China's Bai Ying carries the ball against Korea in the women's rugby preliminary round Pool A match on Sunday. China won 51-0. Sam YEH / Agence France-Presse
GUANGZHOU - China demolished Korea 51-0 on Sunday in the first-ever women's rugby match at the Asian Games to confirm its status as the gold medal favorite.
China, the dominant force in women's rugby sevens, turned the match into an artful try-scoring exercise that left the Koreans aghast at the host's speed as it squeezed out nine tries in 15 minutes.
"We didn't know what to do with them. They were so fast and unstoppable," said Korea captain Lee Min-hui, whose team only made its international debut in July. "We felt completely helpless."
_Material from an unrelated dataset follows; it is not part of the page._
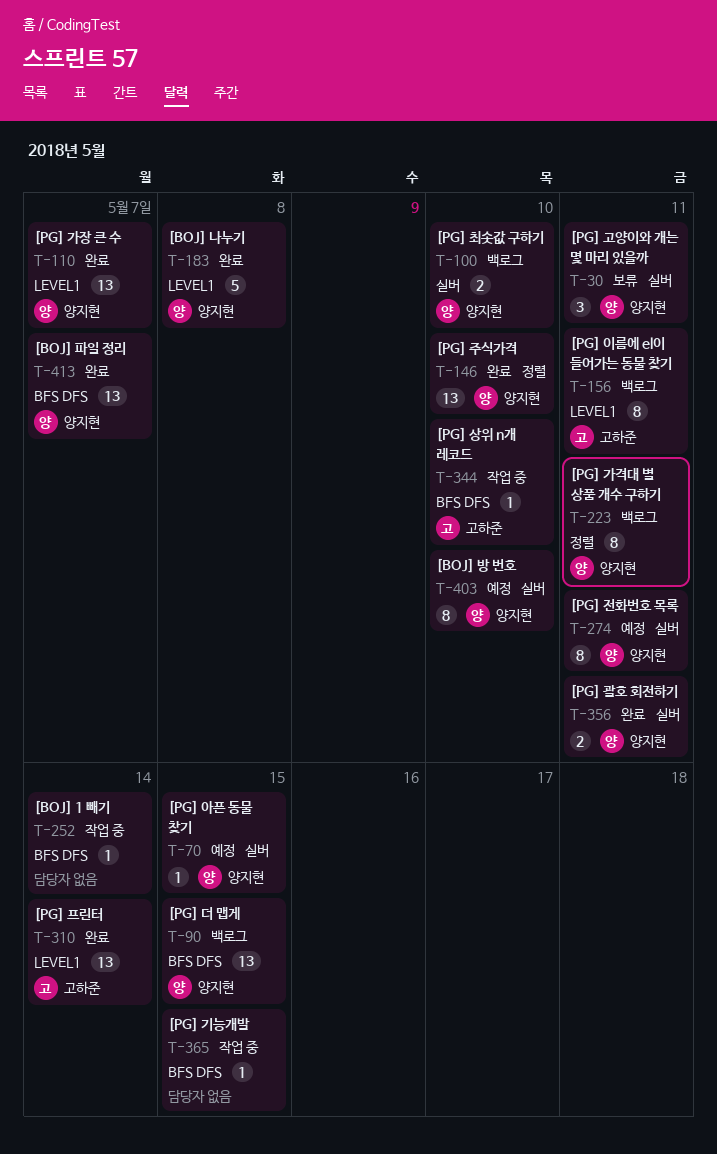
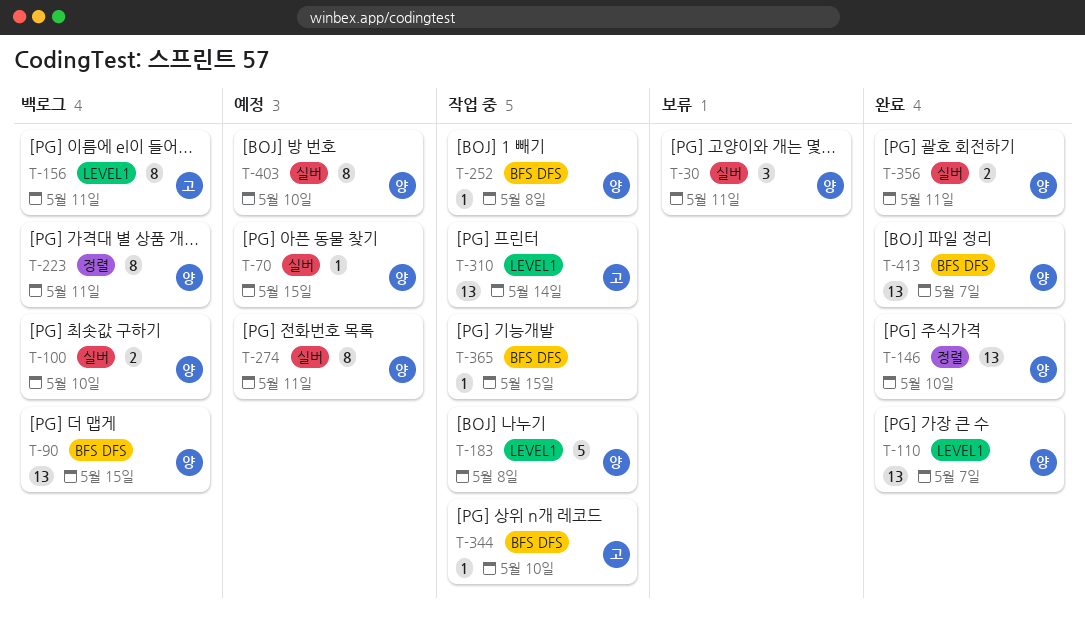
T-183, status: 완료 -> 작업 중
T-252, owner: none -> 양지현
T-252, due: May 14 -> May 8
T-310, status: 완료 -> 작업 중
China captain Liu Yan said the victory was "easy and comfortable", and predicted it would spur more young Chinese to consider picking up the rough-and-tumble sport.
"It is a great opportunity for the sport to be recognized in China so more people can start to play," said the 24-year-old, who described her introduction to rugby as a case of love at first sight.
"People have so many misconceptions about girls playing rugby in China. They think the sport is violent and not suitable for women," she said.
"But the truth is that we try to avoid body contact as much as possible by picking our tactics carefully and keeping a high pace. It's as much about brains as it is about brawn."
There are less than 30 women playing rugby at a professional level on the mainland, compared to 10 times that number in Hong Kong.
Nine of China's 12 national team members hail from China Agriculture University, which established the country's first women's team in 2004.
With rugby sevens set to join the Olympic roster at the Rio de Janeiro Games in 2016, Liu's team has managed to secure funding and training equipment to assist its progress. Teams have also been set up at the provincial level in China to scout more talent for the national side.
"The biggest problem is that we don't have any income playing rugby. We need to hold down full-time jobs to support our dream," Liu said.
"There are many talented students who can't juggle both and have no choice but to quit when they find a job, even though they are passionate about the sport and would love to keep playing."
Zhang Xiaoning, chairman of the China Rugby Football Association, said rugby's popularity at the Asian Games has grown consistently since the men's sevens and union debuted in Bangkok in 1998.
"The highly-competitive, non-stop action has proven a hit with fans and broadcasters across Asia," he said. "We are particularly excited about welcoming women's rugby sevens to Guangzhou. I'm sure it will also be a hit."
Judging by the size of the crowds at University Town Main Stadium, Zhang's prediction was spot-on.
More than 30,000 people turned up on day one of the competition - the highest attendance rate at a venue so far at the Guangzhou Games - to see China make mincemeat of a shell-shocked Korean side, one of four women's games scheduled on Sunday.
"I've never seen this many people cheering for us before. All of the players are thrilled," said Liu. "The fans have filled us with confidence that we can win the gold."
China's biggest rival is Kazakhstan, which took India to the cleaners 50-0, and Thailand, which edged Hong Kong 17-14. Japan beat Singapore 19-12 in the final women's game of the day.
The men's preliminaries also included three fantastically lopsided results, with Japan crushing Mongolia 55-0, Thailand shutting out Mongolia 52-0 and India only managing five points to Korea's 43 on a day that also saw China and Hong Kong win.